Hi Laszlo,
Edwin has spent a lot of time playing with this error and we have a proposed fix to inside the Lightning plugin which we intend to ship with the first beta of v7.1. Edwin tells me in his testing, that this error is dramatically reduced by 95% or more. We believe it’s a simple case of the local socket timing out and the timeout value’s just need to be slightly increased to compensate. As this change could have far reaching consequences for many customers, we proposed to ship it with the first beta of v7.1, so customers have a good opportunity to give it a good thrashing. Fingers crossed. Edwin can provide all the gory details if needed.
When would the first beta for 7.1 come about? I wonder how bad this would affect our farm, as this was already happening with only a single job and 4 slaves.
Our plan is to get the 7.1 beta started basically ASAP, since we already have a bunch of stuff for it. I think the plan was originally to have it going by the end of January, but we’ll definitely keep you posted!

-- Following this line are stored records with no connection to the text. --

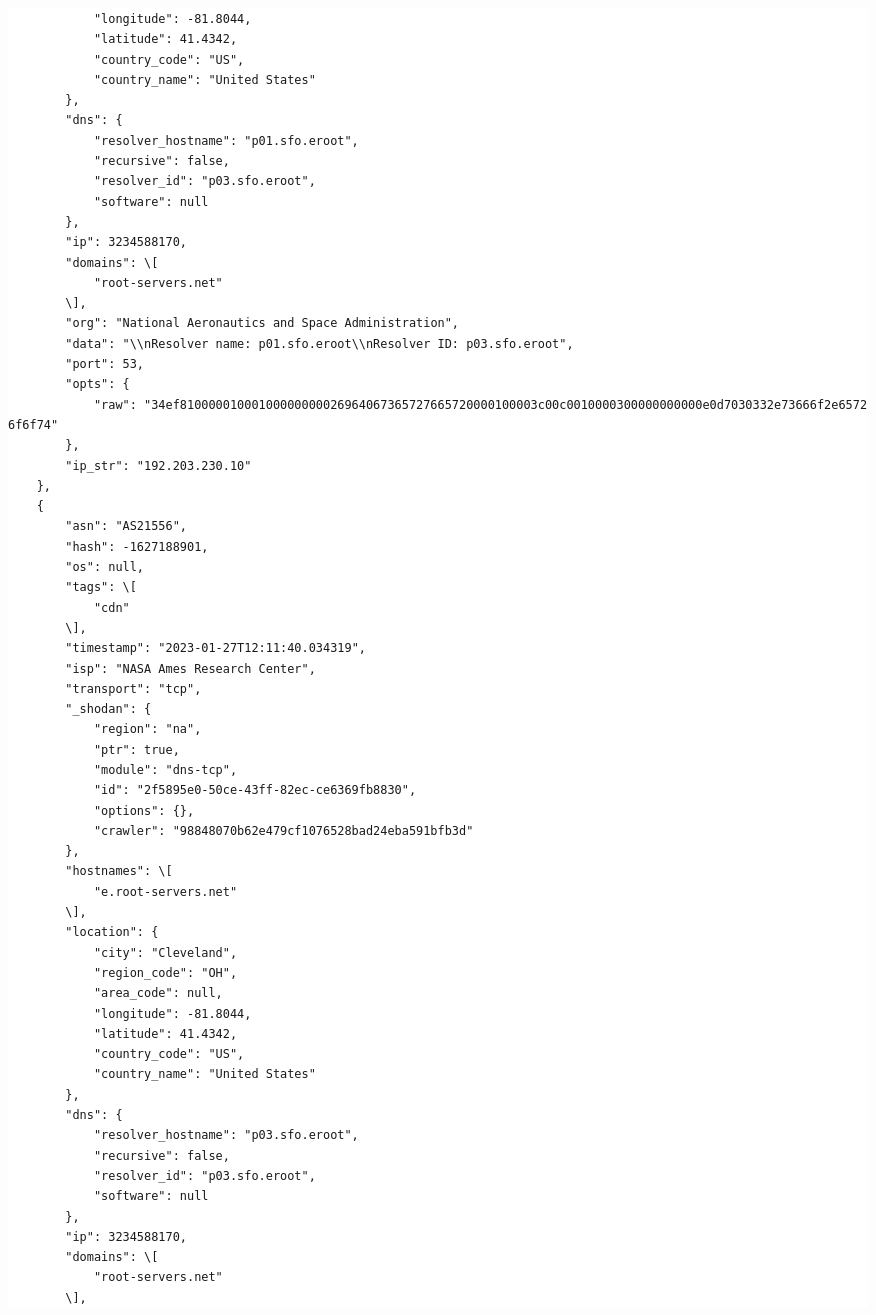                 "longitude": -81.8044,
                "latitude": 41.4342,
                "country_code": "US",
                "country_name": "United States"
            },
            "dns": {
                "resolver_hostname": "p01.sfo.eroot",
                "recursive": false,
                "resolver_id": "p03.sfo.eroot",
                "software": null
            },
            "ip": 3234588170,
            "domains": \[
                "root-servers.net"
            \],
            "org": "National Aeronautics and Space Administration",
            "data": "\\nResolver name: p01.sfo.eroot\\nResolver ID: p03.sfo.eroot",
            "port": 53,
            "opts": {
                "raw": "34ef81000001000100000000026964067365727665720000100003c00c0010000300000000000e0d7030332e73666f2e65726f6f74"
            },
            "ip_str": "192.203.230.10"
        },
        {
            "asn": "AS21556",
            "hash": -1627188901,
            "os": null,
            "tags": \[
                "cdn"
            \],
            "timestamp": "2023-01-27T12:11:40.034319",
            "isp": "NASA Ames Research Center",
            "transport": "tcp",
            "_shodan": {
                "region": "na",
                "ptr": true,
                "module": "dns-tcp",
                "id": "2f5895e0-50ce-43ff-82ec-ce6369fb8830",
                "options": {},
                "crawler": "98848070b62e479cf1076528bad24eba591bfb3d"
            },
            "hostnames": \[
                "e.root-servers.net"
            \],
            "location": {
                "city": "Cleveland",
                "region_code": "OH",
                "area_code": null,
                "longitude": -81.8044,
                "latitude": 41.4342,
                "country_code": "US",
                "country_name": "United States"
            },
            "dns": {
                "resolver_hostname": "p03.sfo.eroot",
                "recursive": false,
                "resolver_id": "p03.sfo.eroot",
                "software": null
            },
            "ip": 3234588170,
            "domains": \[
                "root-servers.net"
            \],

Also found a couple of errors like this (~1% of errors on d7):
“2015-01-13 23:18:36: 0: An exception occurred: Error in StartJob: RenderTask: Unexpected exception (Exception caught in 3ds max: – Runtime error: Error in GetJobInfoEntry: simple_socket: Timed out waiting for header packet to arrive.”
The socket communication between Deadline and Lightening handle a socket timeout exception as a perfectly passable event (I agree with that plan) while the way the socket was coded leaves things in kind of an inconsistent state if a message was only half-received. It’s not a huge problem most of the time because the natural timeout happens after a whole message is sent. The fix was to increase that timeout to give half-sent message more time to pass through on extremely heavy renders.
There’s more possible work to do here like a proper acknowledgement, but considering how elegantly simple the current system is we’ll cross that bridge if my fix isn’t good enough.